Through this program, HHS can help public health agencies track and identify patients who need a second COVID-19 vaccination and also identify high-risk individuals who need a vaccination. STAR HIE also intends to provide statistics to measure vaccination outcomes, the agency noted.

"We are grateful to have received the supplemental award from the ONC STAR HIE Program, and it's a testament to the ability of THSA, HASA, and Audacious Inquiry to solve a critical data-sharing problem in our state and country through the SANER Project," said George Gooch, chief executive officer of THSA.

"With access to additional information on vaccine rates in the capacity tracking platform, Texas will be able to prioritize the highest risk communities and populations and see the full picture of where the most need exists," Gooch continued.

Awardees can use the funds to obtain health IT to track individual vaccination progress, help identify patients who need the second dose of the vaccine, and limit clinician contact with high-risk patients through THSA’s Situational Awareness Network for Emergencies (SANER) Project dashboard.

The SANER dashboard helps state officials track vaccination progress and evaluate potential gaps in the vaccination system.

"The collaboration and synergies of these partners is a powerful combination that will help individuals receive critical vaccines," said Phil Beckett, chief executive officer at HASA. "We at HASA appreciate the federal funding and the opportunity to partner with THSA and Audacious Inquiry to contribute to a healthier Texas."

Accurate patient data and health information exchange are both crucial to deploying an effective vaccine strategy. Providers must know if a patient has received one or two vaccinations to allow for a coordinated rollout.

Accordingly, precise patient matching ensures the correct patient will get the correct vaccine and the patient will get two doses in the case of the Moderna or Pfizer-BioNTech vaccines. The success of both will rely on providers, public health officials, and pharmacists having access to patient data, including vaccine records from databases.
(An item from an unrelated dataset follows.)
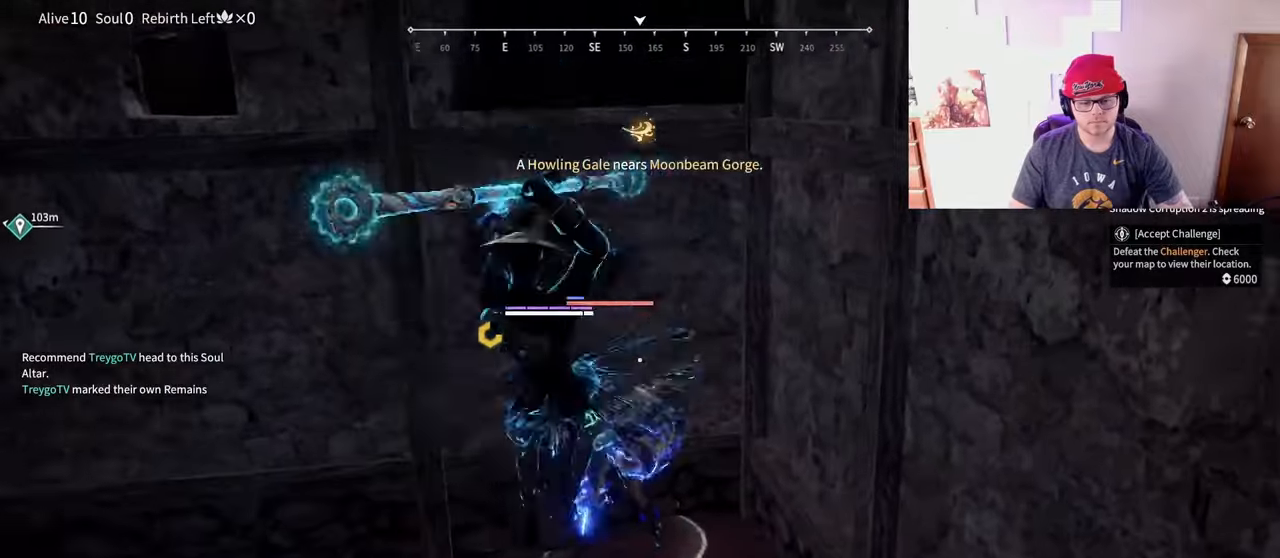
{"keys": [], "mouse": [], "events": [[267, "mouse_right", "down"], [333, "mouse_right", "up"], [417, "mouse_right", "down"], [483, "mouse_right", "up"]]}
The SANER Project is working with Audacious Inquiry to boost patient data sharing processes during COVID-19 and future public health emergencies.

"The work we are doing with THSA and HASA will improve vaccine distribution in the state of Texas," said Scott Afzal, president of Audacious Inquiry. "This effort will be part of our ongoing work to improve data collection, production, sharing, analysis, and will create what we truly need to track COVID-19: publicly available dashboards with national and state-level info on cases, testing, vaccinations, and hospital admissions."

Through this program, HHS and ONC will allocate roughly $20 million in funds from the Coronavirus Aid, Relief, and Economic Security Act (CARES Act). The CARES Act, which was signed by President Trump in March 2020, aims to support the country’s COVID-19 vaccination efforts.

“These CARES Act funds will allow clinicians to better access information about their patients from their community immunization registries by using the resources of their local health information exchanges,” Don Rucker, MD, former national coordinator for health information technology, said in January.

“Through these collaborative efforts public health agencies and clinicians will be better equipped to more effectively administer immunizations to at-risk patients, understand adverse events, and better track long-term health outcomes as more Americans are vaccinated.”